The eradication of illicit opium crops started in 1989. A UNDCP program for integrated rural development and crop substitution started in 1992; the funds allocated for this project were not spent efficiently. There is no significant poppy cultivation in the Biqa' plain, but there is a resumption of illicit crop cultivation in certain areas where tobacco is grown, though at a very low level. It is estimated that the total area cultivated with hashish is about 250 hectares (about 618 acres, in El-Hermel, Deir el Ahmar, Ainata, Mar Chhim, Ersal, Haam, and other areas). There is no poppy cultivation. There are some unimportant processing laboratories.
Lebanese and Syrian enforcement agencies continue in their successful suppression of illicit cultivation of opium and cannabis in the Biqa' Valley. However, two factors are eroding this campaign. First, crop substitution, especially in the most remote and impoverished regions, remains inadequately funded and planned. The police, knowledgeable persons, and the media warn that dissatisfied and frustrated farmers may reintroduce prohibited crops. Second, the government has not yet gained day-to-day control over these rural areas.
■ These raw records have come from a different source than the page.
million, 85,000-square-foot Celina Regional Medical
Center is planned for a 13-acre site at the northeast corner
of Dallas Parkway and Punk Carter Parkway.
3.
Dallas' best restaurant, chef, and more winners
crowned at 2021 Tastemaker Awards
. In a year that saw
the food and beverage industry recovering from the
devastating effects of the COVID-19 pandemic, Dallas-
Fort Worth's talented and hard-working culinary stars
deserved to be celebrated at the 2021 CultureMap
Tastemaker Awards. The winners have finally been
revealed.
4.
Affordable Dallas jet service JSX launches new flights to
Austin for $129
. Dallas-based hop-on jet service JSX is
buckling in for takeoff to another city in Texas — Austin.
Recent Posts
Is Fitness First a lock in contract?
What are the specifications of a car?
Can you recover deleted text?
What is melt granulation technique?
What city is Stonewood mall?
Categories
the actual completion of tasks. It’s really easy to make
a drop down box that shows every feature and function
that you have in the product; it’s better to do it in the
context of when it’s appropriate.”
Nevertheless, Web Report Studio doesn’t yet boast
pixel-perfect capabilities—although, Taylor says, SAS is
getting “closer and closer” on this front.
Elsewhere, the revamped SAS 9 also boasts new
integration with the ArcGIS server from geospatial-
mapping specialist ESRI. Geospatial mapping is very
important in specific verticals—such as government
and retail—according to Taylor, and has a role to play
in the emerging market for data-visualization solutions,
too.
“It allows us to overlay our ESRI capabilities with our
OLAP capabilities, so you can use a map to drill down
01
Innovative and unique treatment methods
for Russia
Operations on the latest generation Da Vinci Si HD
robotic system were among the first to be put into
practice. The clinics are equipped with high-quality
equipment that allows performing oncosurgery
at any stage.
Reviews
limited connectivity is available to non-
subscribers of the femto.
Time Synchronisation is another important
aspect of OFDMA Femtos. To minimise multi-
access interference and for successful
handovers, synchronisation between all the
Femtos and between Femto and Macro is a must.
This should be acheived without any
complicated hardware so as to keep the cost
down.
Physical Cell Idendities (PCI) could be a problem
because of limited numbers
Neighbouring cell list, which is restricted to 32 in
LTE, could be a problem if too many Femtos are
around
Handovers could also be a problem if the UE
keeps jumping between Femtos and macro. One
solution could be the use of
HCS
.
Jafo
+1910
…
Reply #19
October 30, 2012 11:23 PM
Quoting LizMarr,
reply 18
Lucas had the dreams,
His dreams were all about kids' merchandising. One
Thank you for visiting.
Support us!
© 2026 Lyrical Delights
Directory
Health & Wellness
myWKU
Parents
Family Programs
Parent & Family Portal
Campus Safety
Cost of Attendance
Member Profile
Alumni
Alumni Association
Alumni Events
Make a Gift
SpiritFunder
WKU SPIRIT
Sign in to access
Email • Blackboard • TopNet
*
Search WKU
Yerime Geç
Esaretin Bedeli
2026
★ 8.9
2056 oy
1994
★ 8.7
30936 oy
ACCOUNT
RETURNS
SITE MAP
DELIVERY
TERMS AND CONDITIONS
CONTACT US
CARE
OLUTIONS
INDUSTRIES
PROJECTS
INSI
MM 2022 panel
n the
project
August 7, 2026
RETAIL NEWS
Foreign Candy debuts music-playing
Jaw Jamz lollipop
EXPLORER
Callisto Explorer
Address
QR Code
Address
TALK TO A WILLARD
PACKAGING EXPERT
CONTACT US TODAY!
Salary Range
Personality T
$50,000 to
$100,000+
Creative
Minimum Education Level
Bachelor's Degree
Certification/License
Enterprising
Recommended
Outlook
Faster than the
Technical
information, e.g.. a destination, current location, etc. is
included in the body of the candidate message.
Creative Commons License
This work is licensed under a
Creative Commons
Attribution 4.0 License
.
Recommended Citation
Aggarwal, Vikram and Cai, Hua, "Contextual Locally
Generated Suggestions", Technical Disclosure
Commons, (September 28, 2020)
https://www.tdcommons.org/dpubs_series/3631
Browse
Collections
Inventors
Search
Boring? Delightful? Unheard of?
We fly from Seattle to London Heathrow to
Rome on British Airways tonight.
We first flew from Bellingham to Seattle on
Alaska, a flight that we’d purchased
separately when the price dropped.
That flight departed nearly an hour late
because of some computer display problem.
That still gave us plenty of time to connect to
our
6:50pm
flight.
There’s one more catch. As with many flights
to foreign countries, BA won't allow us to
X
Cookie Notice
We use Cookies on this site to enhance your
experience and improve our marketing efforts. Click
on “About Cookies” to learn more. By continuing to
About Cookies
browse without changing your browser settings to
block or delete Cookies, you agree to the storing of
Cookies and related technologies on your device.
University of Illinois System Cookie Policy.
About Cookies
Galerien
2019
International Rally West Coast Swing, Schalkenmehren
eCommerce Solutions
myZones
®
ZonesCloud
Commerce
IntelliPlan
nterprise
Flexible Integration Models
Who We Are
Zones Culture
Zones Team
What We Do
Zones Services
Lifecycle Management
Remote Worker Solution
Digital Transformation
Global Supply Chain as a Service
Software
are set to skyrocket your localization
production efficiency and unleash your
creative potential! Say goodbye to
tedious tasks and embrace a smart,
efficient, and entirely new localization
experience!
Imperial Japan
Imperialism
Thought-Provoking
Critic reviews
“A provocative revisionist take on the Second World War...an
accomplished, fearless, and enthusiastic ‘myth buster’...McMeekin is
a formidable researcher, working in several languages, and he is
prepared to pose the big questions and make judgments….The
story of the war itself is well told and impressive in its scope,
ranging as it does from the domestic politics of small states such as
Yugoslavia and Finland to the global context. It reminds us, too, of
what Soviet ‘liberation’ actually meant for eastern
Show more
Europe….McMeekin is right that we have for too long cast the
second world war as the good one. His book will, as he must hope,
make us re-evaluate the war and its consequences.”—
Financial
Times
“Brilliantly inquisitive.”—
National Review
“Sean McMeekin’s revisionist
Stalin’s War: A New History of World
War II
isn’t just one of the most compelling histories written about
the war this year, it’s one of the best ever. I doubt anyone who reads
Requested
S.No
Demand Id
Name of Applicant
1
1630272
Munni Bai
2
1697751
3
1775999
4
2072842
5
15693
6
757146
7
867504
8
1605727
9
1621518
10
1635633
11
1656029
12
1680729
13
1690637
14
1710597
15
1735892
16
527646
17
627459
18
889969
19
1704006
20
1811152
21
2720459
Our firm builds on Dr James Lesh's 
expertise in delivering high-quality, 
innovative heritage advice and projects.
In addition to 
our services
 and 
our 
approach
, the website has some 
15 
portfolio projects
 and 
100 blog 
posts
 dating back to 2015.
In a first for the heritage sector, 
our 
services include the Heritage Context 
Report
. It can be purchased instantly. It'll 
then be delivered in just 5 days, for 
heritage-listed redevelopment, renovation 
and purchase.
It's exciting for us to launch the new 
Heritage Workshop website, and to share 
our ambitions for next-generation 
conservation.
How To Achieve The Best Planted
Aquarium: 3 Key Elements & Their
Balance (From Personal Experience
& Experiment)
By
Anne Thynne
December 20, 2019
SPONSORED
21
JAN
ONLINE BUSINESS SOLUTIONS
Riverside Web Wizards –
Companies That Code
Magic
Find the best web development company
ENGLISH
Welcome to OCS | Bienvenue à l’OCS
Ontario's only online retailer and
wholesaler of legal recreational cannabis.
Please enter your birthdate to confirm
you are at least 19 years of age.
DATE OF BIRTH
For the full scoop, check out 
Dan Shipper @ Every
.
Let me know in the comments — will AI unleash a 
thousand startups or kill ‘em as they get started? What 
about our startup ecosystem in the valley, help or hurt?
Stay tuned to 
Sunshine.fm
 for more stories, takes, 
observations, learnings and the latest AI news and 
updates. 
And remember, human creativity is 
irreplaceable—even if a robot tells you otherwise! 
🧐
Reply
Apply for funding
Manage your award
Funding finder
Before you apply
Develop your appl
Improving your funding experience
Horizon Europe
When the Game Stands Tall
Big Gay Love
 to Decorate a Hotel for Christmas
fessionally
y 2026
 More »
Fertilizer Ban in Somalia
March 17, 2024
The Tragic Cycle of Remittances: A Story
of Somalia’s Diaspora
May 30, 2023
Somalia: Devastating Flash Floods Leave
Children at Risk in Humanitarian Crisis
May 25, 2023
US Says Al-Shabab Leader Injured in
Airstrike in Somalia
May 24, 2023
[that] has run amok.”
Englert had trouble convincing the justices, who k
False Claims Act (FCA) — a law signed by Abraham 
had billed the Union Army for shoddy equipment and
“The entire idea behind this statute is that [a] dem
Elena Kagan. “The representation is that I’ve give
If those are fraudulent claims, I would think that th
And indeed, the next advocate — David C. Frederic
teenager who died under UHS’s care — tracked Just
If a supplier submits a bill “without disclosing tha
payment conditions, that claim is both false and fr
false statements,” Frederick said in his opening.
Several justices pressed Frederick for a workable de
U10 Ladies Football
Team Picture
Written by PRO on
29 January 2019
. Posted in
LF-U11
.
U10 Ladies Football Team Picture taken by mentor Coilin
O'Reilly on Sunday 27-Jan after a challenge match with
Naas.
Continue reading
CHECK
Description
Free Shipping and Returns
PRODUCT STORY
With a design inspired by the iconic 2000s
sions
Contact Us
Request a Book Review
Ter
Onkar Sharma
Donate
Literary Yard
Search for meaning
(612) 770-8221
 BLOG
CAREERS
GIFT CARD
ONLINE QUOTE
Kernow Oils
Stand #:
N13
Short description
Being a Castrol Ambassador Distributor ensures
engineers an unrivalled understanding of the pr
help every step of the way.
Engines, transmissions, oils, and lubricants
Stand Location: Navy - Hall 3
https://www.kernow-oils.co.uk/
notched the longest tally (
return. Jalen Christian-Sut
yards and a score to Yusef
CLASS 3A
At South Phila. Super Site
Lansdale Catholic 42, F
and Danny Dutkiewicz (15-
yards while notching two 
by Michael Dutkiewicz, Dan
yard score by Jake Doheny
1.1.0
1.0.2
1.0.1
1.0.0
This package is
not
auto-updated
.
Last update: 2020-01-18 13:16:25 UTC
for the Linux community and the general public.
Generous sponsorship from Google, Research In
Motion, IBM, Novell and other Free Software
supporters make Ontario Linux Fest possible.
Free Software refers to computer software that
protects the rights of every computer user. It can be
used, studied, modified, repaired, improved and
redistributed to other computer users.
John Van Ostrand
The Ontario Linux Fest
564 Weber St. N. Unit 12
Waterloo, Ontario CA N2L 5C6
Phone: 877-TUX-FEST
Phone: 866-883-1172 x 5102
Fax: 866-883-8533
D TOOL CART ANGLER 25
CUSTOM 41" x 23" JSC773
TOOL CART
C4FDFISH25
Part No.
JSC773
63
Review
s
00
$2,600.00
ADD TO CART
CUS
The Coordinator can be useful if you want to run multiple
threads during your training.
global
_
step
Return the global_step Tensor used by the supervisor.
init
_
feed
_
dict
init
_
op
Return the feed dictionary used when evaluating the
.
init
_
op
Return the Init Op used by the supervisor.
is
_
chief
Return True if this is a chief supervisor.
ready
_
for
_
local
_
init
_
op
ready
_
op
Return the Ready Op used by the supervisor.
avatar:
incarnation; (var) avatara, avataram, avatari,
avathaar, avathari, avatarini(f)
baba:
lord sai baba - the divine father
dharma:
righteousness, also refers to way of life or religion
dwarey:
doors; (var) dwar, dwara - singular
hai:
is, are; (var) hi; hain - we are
The price of one green bushel of marijuana (ten green bushels equals one hectare) is approximately $1200-$1250 (farm gate). The return per hectare is between $12,000-$18,000. No accurate data is available on cultivation as farmers in these areas are very secretive. There are tribes who have their own channels for marketing their production. Solidarity of the tribe prevents access to such information. Aerial pesticides cannot be used against illicit crops, given inadequate security in the area. Lebanese authorities deny that significant local processing occurs and have offered to pursue any U.S. law enforcement leads-to the point of tendering an offer to U.S. law enforcement personnel to participate as observers on search operations. During July 1998, the Narcotics Department reported the eradication of 40,000 square meters of cannabis in Yamouneh/Biqa'. In 1998 in the Biqa' Valley and parts of extreme northern Lebanon approximately 260,000 square meters were eradicated.
Established smuggling routes remain available. Sale, transport, and financing of hashish continue across the Syria-Lebanon border, albeit in greatly reduced quantities. It is estimated that ten to twenty percent of Lebanese hashish is exported to Europe and Arab countries. Opiates from Southwest Asia have been smuggled into Lebanon in the past, but it is believed that current trafficking is negligible.
Heroin and cocaine have been routed through Lebanese sea and airports concealed in cargo containers. A positive development is the improved security at Beirut International Airport. Customs seized six kilograms of cocaine from Brazil and one kilogram of hashish from Africa. A drug smuggling network of 75 persons was broken, with thirty-five persons arrested.
The Chief of the Judicial Police Drug Office reports that most drugs reach Lebanon by air, sometimes with Lebanese expatriates from South America and from Turkey. Some of the opium coming from Turkey is smuggled to Jordan through Lebanon and Syria. Small amounts of opium have been seized.
Domestic drug abuse is not a major problem and drug offenders are subject to severe penalties. There are few public programs to raise awareness and combat use. There are some private treatment facilities. Domestic drug abuse has subsided with the end of the civil war.